Is een dier eenmaal aan het doorkleuren gegaan, dan gaat dit proces ook door totdat het dier volledig donker is geworden. Hieronder de foto’s van hetzelfde dier, eerst als jonge cavia (links) en dan als volledig doorgekleurde volwassen cavia (rechts). Een spectaculair verschil!

 

 

 

 

Haken aan de kiezen

 

Haken aan de kiezen zijn natuurlijk eerst en vooral een gezondheidsprobleem. Toch behandelen we ze hier bij fouten voor showcavia’s, omdat er een niet bewezen, maar wel sterk vermoeden van erfelijkheid van deze aandoening is. Er kunnen meerdere oorzaken van haken op de kiezen zijn, zoals verkeerde voeding (te zacht en geen hooi ter beschikking), trauma (ongeluk: gebroken kaak, afgebroken en daardoor scheefgegroeide kies, of een afgebroken tand die zó scheef is teruggegroeid dat de tanden niet meer recht afslijten en daardoor de kiezen elkaar niet meer raken bij het kauwen). Maar ook tumoren, stofwisselingsziektes, satijnziekte en neurologische aandoeningen waardoor de kaakbeweging niet meer optimaal is kunnen haken op de kiezen veroorzaken. Is de oorzaak van haken op de kiezen niet expliciet aan één van deze oorzaken toe te wijzen, dan moet in principe erfelijkheid als oorzaak serieus in overweging worden genomen en het dier van de fok uitgesloten worden.

 

De kiezen van cavia’s groeien, net als de tanden, het hele leven door. Tanden groeien wel 1 mm per dag, kiezen 1 mm per week. Tandproblemen vallen vaak snel op en zijn ook snel weer bijgetrokken door deze snelle groei. De langzamer groeiende kiezen zijn verstopt achter in de bek en problemen met de kiezen vallen door deze twee factoren veel minder snel op.

 

Kiezen raken elkaar in principe niet als de kaak in rust is, enkel bij het eten slijten ze over elkaar.

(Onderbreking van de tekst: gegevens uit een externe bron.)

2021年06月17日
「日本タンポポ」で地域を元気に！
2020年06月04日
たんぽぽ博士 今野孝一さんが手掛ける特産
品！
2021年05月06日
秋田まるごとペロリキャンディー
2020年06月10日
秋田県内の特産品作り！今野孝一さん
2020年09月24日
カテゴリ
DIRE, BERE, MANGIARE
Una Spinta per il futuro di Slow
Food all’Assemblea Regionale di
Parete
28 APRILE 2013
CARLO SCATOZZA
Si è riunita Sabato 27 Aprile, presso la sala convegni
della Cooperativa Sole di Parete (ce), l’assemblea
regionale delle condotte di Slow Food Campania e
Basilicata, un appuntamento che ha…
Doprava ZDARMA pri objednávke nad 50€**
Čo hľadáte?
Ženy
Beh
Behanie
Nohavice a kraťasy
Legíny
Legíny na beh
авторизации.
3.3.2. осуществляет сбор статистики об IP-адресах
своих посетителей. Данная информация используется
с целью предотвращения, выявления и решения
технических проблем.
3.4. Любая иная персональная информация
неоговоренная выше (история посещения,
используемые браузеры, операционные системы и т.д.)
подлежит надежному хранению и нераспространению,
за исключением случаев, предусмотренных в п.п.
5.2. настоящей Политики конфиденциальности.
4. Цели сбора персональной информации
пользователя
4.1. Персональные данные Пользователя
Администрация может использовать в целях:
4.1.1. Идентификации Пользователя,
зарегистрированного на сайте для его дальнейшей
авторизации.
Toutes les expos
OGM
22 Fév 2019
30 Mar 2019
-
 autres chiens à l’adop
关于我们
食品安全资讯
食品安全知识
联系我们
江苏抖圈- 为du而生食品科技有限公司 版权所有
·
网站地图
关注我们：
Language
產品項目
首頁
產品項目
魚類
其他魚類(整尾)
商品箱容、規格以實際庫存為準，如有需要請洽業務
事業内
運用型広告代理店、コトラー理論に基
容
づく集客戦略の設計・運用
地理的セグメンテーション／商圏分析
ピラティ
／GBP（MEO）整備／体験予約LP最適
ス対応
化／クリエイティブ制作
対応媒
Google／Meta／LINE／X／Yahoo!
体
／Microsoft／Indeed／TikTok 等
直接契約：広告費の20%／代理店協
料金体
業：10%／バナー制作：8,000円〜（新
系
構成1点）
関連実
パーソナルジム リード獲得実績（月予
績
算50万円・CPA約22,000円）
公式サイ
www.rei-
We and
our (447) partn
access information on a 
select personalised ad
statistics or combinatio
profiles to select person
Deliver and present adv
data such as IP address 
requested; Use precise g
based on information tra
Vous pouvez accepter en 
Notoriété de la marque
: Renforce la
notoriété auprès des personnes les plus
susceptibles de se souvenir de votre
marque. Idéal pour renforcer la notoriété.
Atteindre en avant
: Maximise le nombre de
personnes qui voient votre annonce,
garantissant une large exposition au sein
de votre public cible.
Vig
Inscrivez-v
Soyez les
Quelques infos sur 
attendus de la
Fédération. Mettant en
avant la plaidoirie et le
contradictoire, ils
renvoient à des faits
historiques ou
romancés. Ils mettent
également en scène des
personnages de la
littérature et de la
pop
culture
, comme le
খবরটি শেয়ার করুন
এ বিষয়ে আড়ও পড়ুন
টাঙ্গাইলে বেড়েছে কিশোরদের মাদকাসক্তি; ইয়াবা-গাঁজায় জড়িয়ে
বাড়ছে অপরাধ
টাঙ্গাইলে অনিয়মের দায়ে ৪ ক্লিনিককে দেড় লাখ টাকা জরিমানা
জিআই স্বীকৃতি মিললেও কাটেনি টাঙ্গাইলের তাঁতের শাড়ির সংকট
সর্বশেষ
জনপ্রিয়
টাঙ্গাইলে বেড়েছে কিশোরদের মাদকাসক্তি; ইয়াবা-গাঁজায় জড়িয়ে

Als door één of andere oorzaak de kiezen niet goed afslijten, en elkaar in rust beginnen te raken, worden ze naar binnen gedrukt en groeien scheef verder. Langzaam maar zeker zal dit problemen gaan geven, zo kan de cavia steeds slechter eten –wat overigens niet altijd opvalt omdat het dier wél interesse in voer toont en ermee speelt en laat rondgaan in de bek- en gaat meer en meer kwijlen (de haken aan de kiezen raken namelijk de wangen en kunnen die verwonden). Op den duur vormen de kiezen zelfs een volledige brug over de tong heen en wordt eten vrijwel onmogelijk. Vaak wordt pas in dit stadium de haakvorming ontdekt. Dit probleem kan enkel bij de dierenarts verholpen worden, de kiezen zullen onder narcose worden geknipt en/of bijgevijld. De haakvorming zal bij enkele dieren daarna wegblijven, maar er zijn ook cavia’s waarbij de kies intussen al tot in de wortel een zodanige scheefstand heeft of waarbij de oorzaak niet weg te nemen is, dat de haken terug zullen groeien. Aangezien het dier door het minder goed eten een steeds slechtere conditie krijgt moet er rekening mee worden gehouden dat een narcose een te zware belasting kan worden.